Veterinary Q&A: Why blood work is necessary

Seattle Times
Tails of Seattle

Posted by Neena Pellegrini

Dr. Tessa King, a veterinarian at Pilchuck Veterinary Hospital, answers this week's questions.

Question: If my dog is healthy, why does he need expensive blood work?

Answer: Blood and urine tests are extremely useful tools for looking at the overall health of your pet. From them, a vet can learn if your pet is a diabetic, has kidney or liver disease, or an infection. Many of these problems may not be obvious on a simple physical exam, but if caught early can be successfully treated or controlled, giving your pet a longer and better quality of life.

It's also important to have lab tests performed when a pet is healthy, so the veterinarian has a baseline to compare results when/if your pet does become ill. It's important to note that lab tests must be coupled with a complete physical examination and patient history from the owner to be of the most use.

Sometimes we can come to a definitive diagnosis with routine blood work, but oftentimes we find changes in blood work that lead us to do more diagnostic testing to come to a definitive diagnosis. When we don't get an absolute answer from blood work, it helps guide us as to what the next diagnostic steps should be (radiographs, ultrasound or more specific blood testing).

Question: What kinds of things can a complete blood count (CBC) tell a vet about the health of my dog? What should a vet be looking for?

Answer: Usually a CBC and either a full or partial chemistry panel is done, sometimes with pancreatic enzymes and a T4 (thyroid level).

A CBC evaluates the number of red blood cells, white blood cells and platelets, along with the concentration of red blood cells (hematocrit or PCV) and hemoglobin levels.
Abnormal changes on a CBC could include anemia (low red blood-cell count), leukocytosis (high white blood-cell count) or thrombocytopenia (low platelets). Anemia has a wide range of causes, and finding a low red blood-cell count, depending on the severity, usually warrants searching for a cause.

There are five different types of white blood cells, and elevated or low counts in each can mean different things.

For example, neutrophils are the most common elevated white blood cells because they are one of the first responders to any type of inflammation, including infection. Eosinophils, another type of white blood cells, are typically elevated with parasitic or allergic diseases.

Platelets are very important in normal clotting. A significant decrease in platelets can lead to life-threatening, spontaneous bleeding. There are many causes of decreased platelets, including infectious diseases and immune-mediated diseases, such as ehrlichiosis, a tick-borne bacterial infection, and immune-mediated thrombocytopenia.

Much more information can be gained from a CBC. The ones I just mentioned are only a few examples of some of the more common changes that we find.

A chemistry panel usually includes testing of liver enzymes, kidney values, glucose, electrolytes and protein levels.

Elevations in liver enzymes can be caused by a number of different issues and may warrant either monitoring or further testing, depending on which enzymes are elevated and how much.

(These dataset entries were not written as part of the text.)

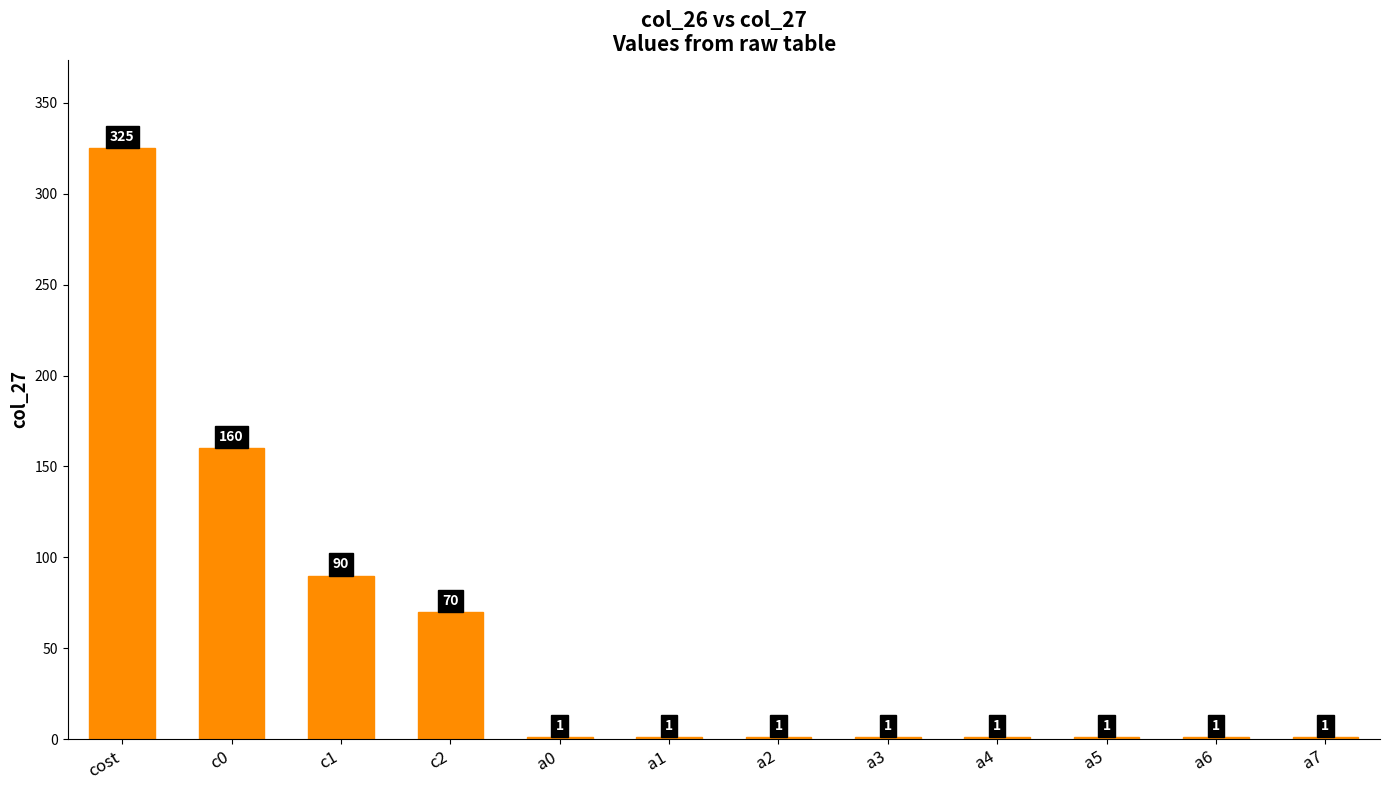

Is it true that the value at c1 is 57?

False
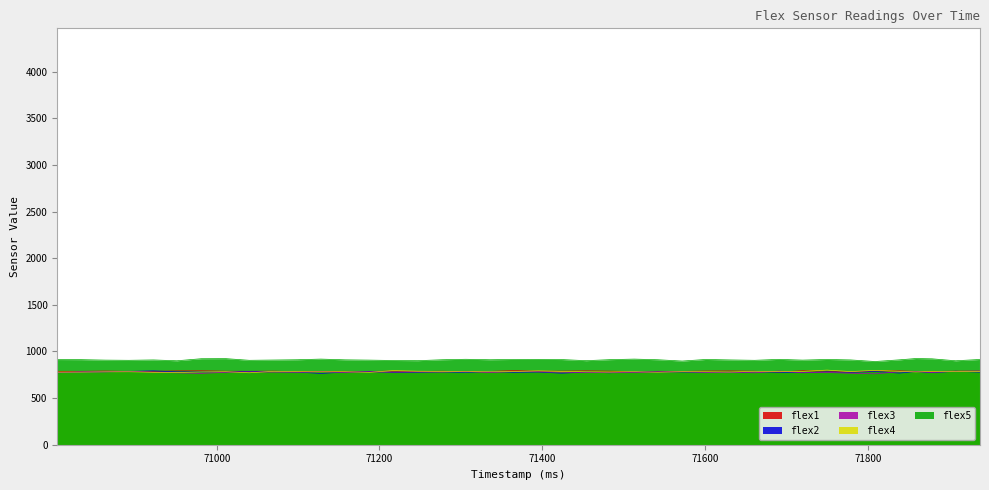

What is the approximate value of flex2 at 71839?

768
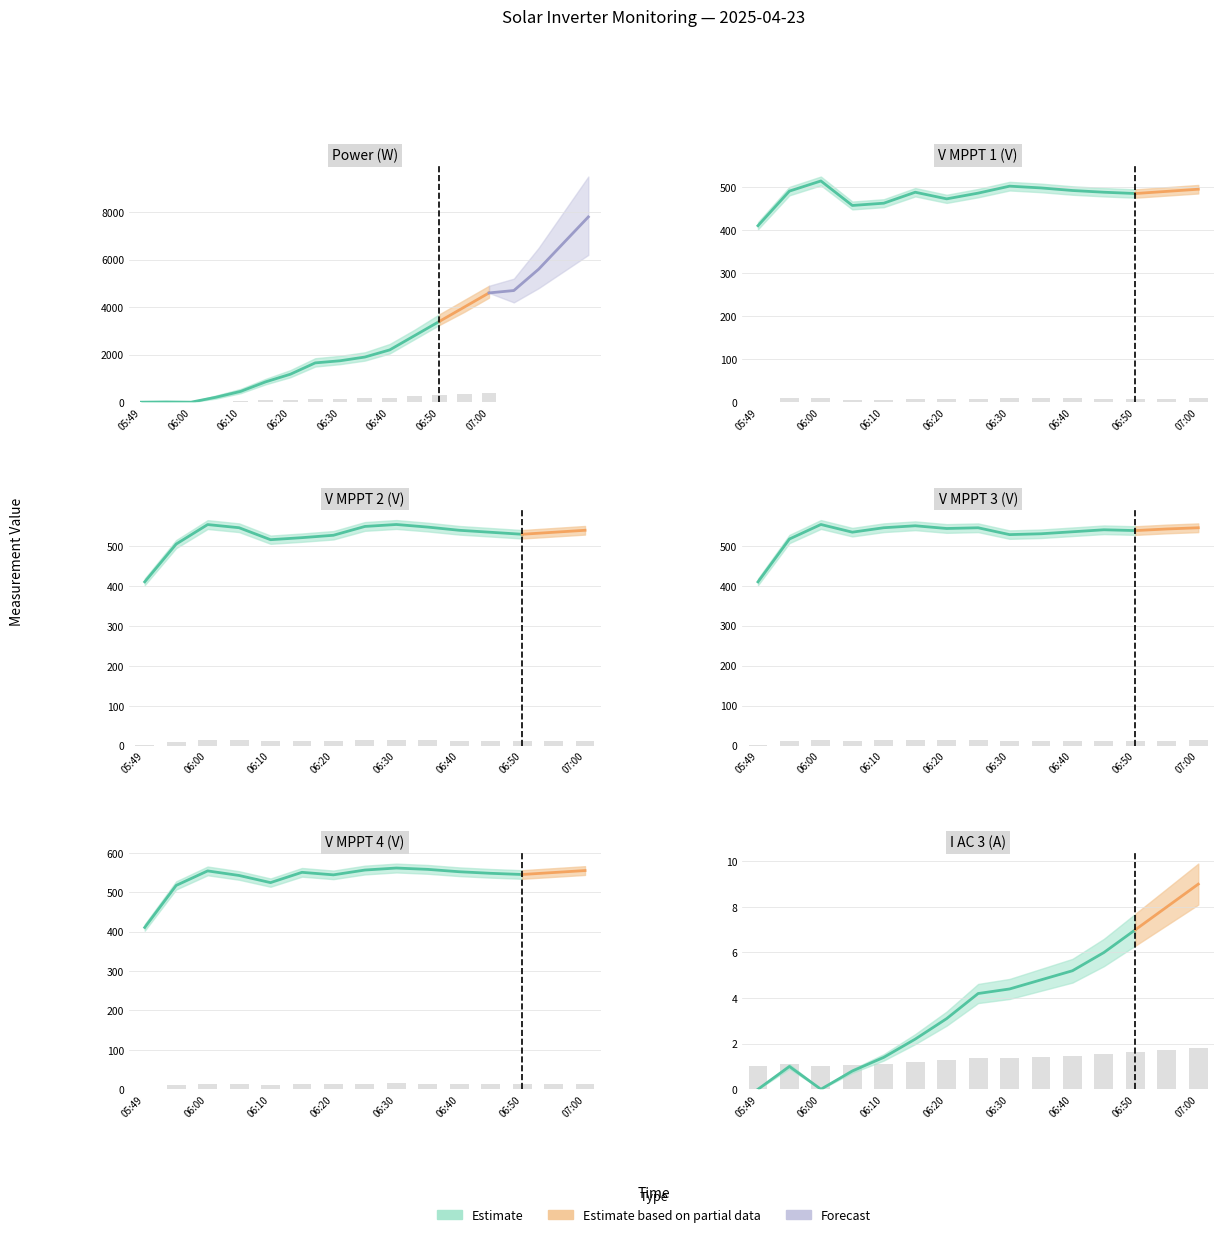

Which series changed the most between 06:35 and 06:55?

Power(W)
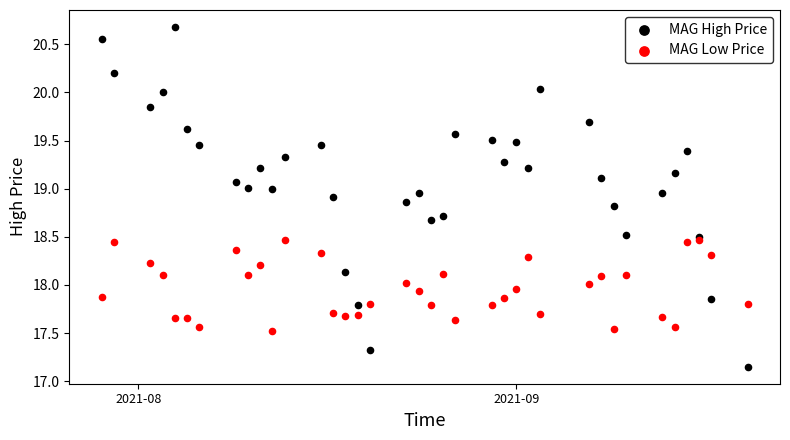

Which series contains the lowest Y value?

MAG High Price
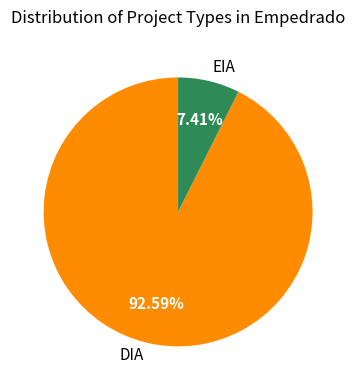

To the nearest percent, what portion does EIA represent?

7%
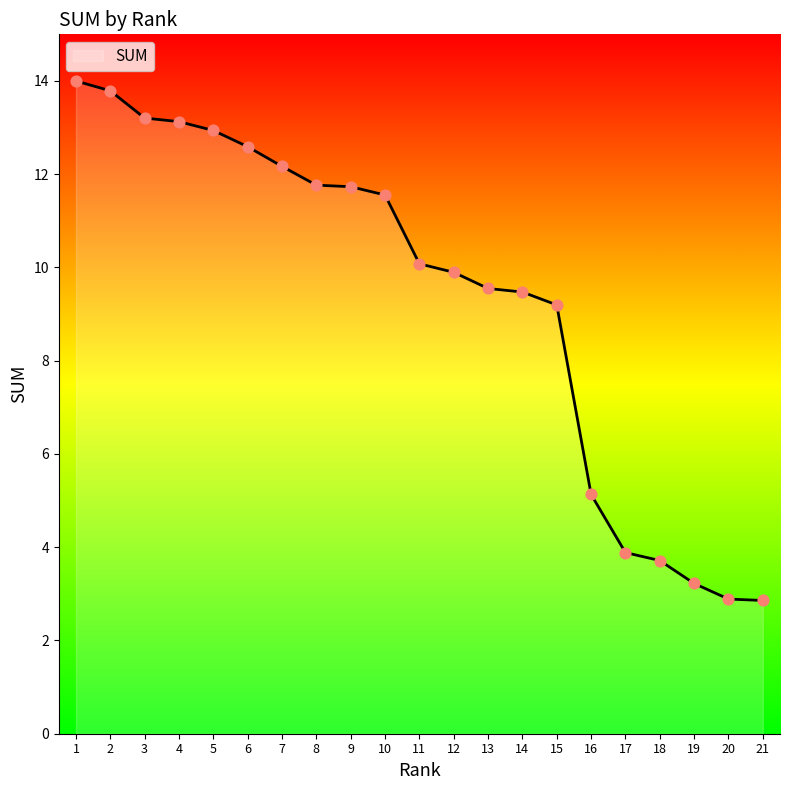

Which has a higher value, 1 or 17?

1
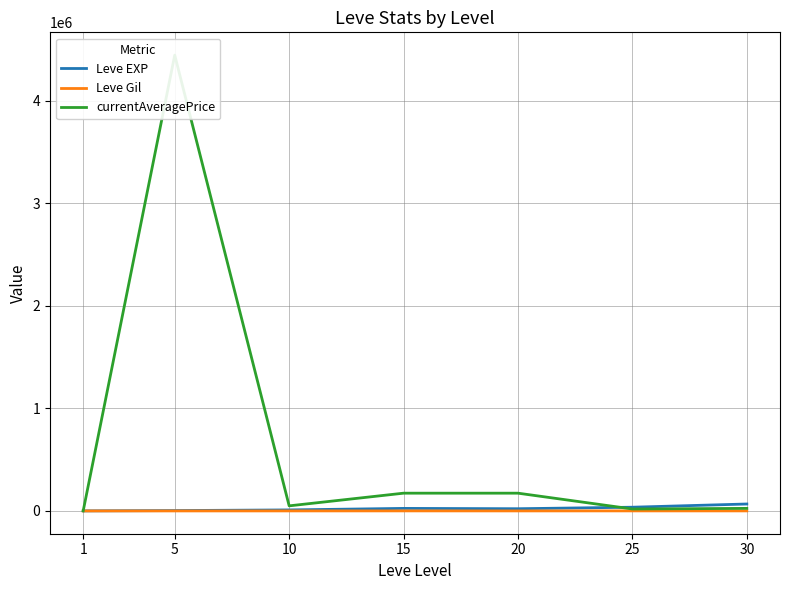

What is the maximum value for Leve EXP?

67730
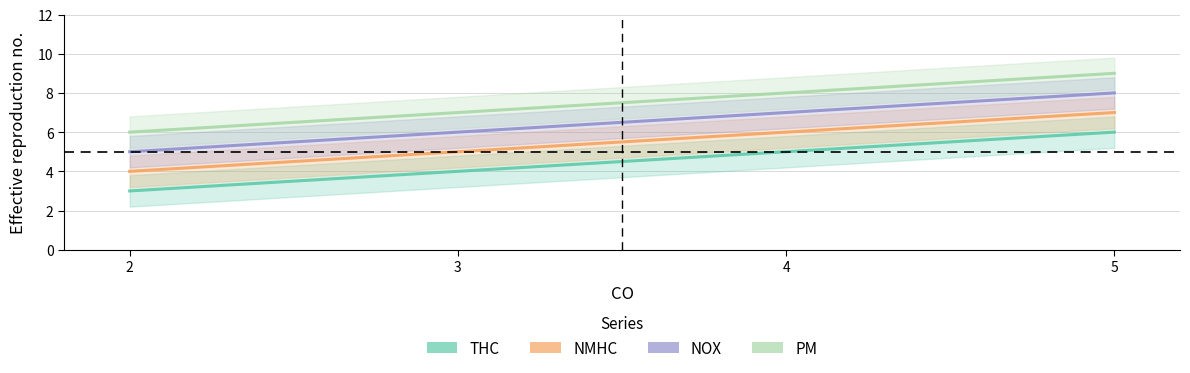

What is the value of the PM point at the 2nd from the left?

7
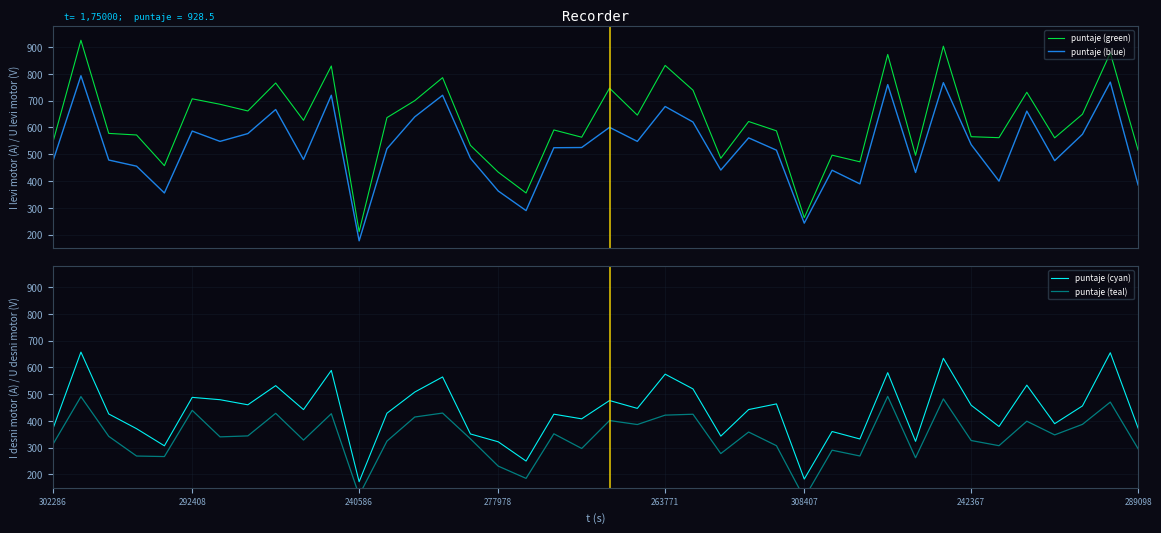

Reading left to right, extract all data points from this chart.

puntaje (green): 547.3	926.0	577.9	572.0	457.3	707.2	686.8	661.8	766.3	626.8	829.8	210.6	636.9	700.3	786.2	533.4	433.1	355.3	590.8	563.7	747.0	646.2	832.0	739.5	485.0	622.4	587.5	262.6	496.6	471.7	872.9	496.2	903.8	565.6	561.9	731.6	561.3	649.6	878.7	515.2
puntaje (blue): 476.1	793.5	478.4	455.4	355.3	586.7	548.1	577.2	667.1	480.4	720.5	176.5	520.7	639.8	720.4	485.3	362.7	289.5	524.3	525.1	600.6	548.1	678.5	620.5	440.9	561.2	515.2	242.6	440.3	389.3	760.2	431.9	767.5	536.0	399.6	661.1	476.1	574.7	769.5	385.2
puntaje (cyan): 372.5	657.1	425.9	370.9	306.9	487.9	479.2	460.2	531.7	442.2	588.6	172.7	428.7	507.8	564.2	351.2	321.9	250.0	425.1	407.7	476.1	446.8	574.7	519.5	343.1	442.3	463.5	182.6	360.3	332.4	580.2	323.5	634.0	458.5	379.1	533.6	389.6	456.0	654.7	373.2
puntaje (teal): 313.5	490.7	342.3	268.7	266.7	439.4	340.3	343.9	428.3	328.3	426.9	122.0	324.5	414.5	429.3	333.0	231.0	185.2	351.8	296.9	401.3	386.4	421.5	424.9	277.8	358.4	307.3	111.7	290.5	268.9	491.6	262.2	482.2	326.7	307.4	398.8	347.7	387.1	470.2	295.8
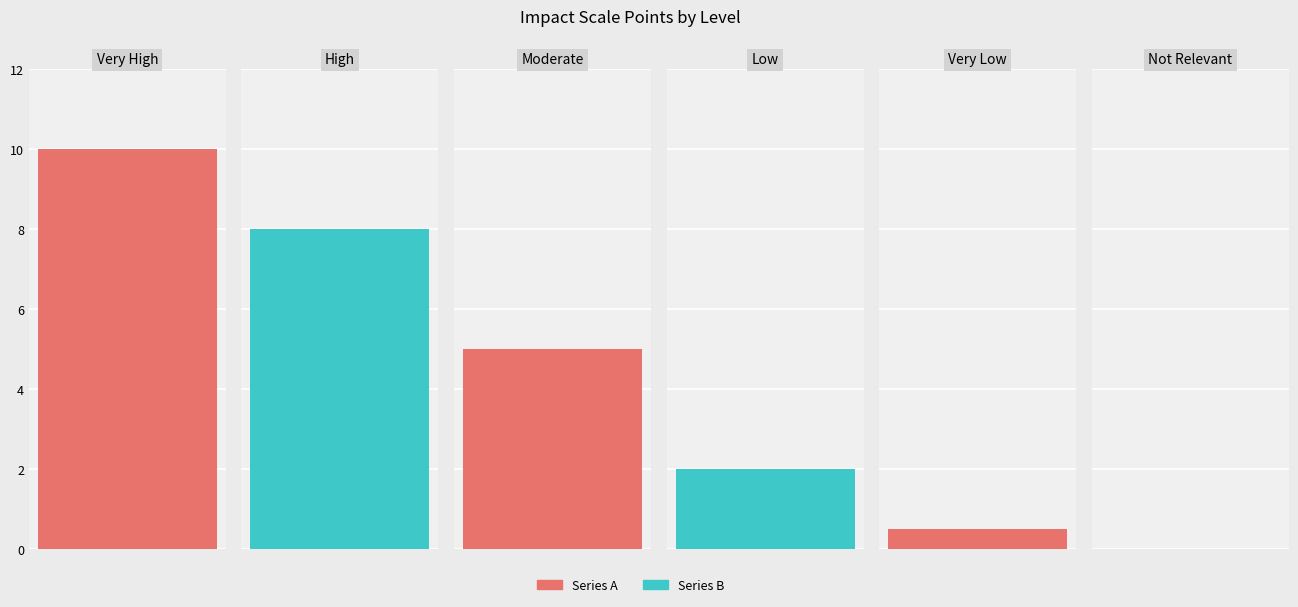

What is the sum of the values at Very Low and High?

8.5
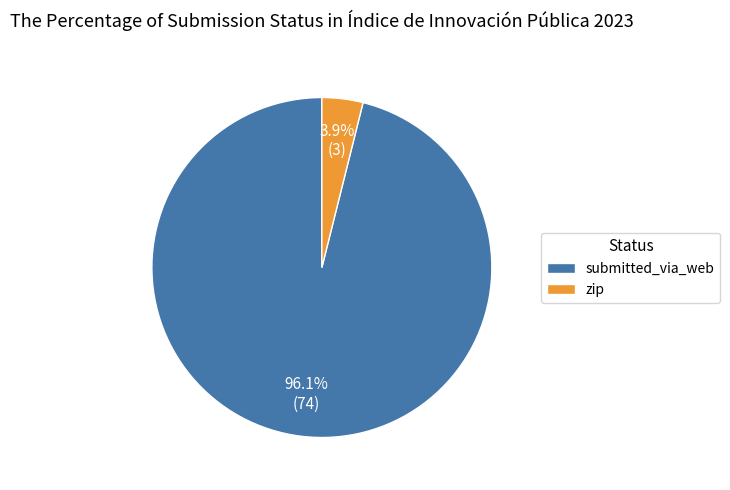

What percentage is NOT represented by zip?

96.1%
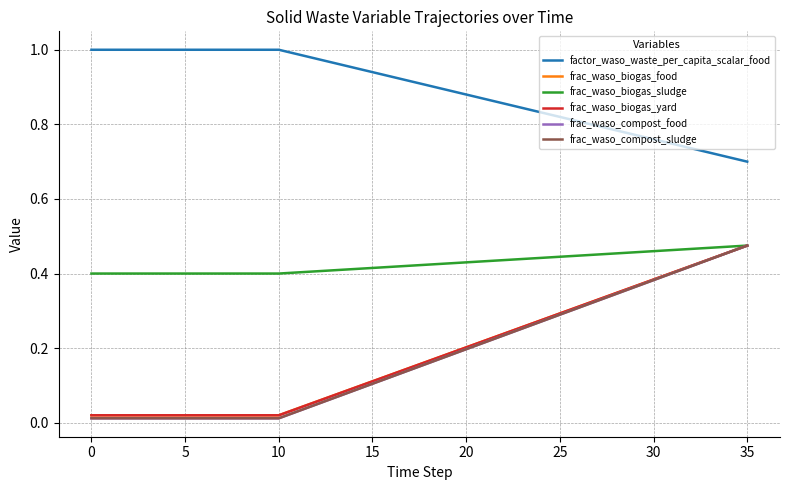

How many lines are shown in the chart?

6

Inflammatory disease of the liver, endocrine diseases such as Cushing's, toxin ingestion and cancer are just a few things that could cause elevations in liver values.

The two most common reasons for elevations in both kidney values (BUN and creatinine) are dehydration and damage to the kidneys. The most common cause of damage to the kidneys in older pets - cats in particular - is chronic renal failure. This is where a urine sample becomes very important.

The concentration of the urine, or urine specific gravity, helps us to differentiate between dehydration and kidney failure. A dehydrated animal will have very concentrated urine, while an animal in kidney failure will have dilute urine.

Probably the most common change we see in glucose is elevation from diabetes, though there are a few other diseases where we find a low blood glucose (which can be life-threatening).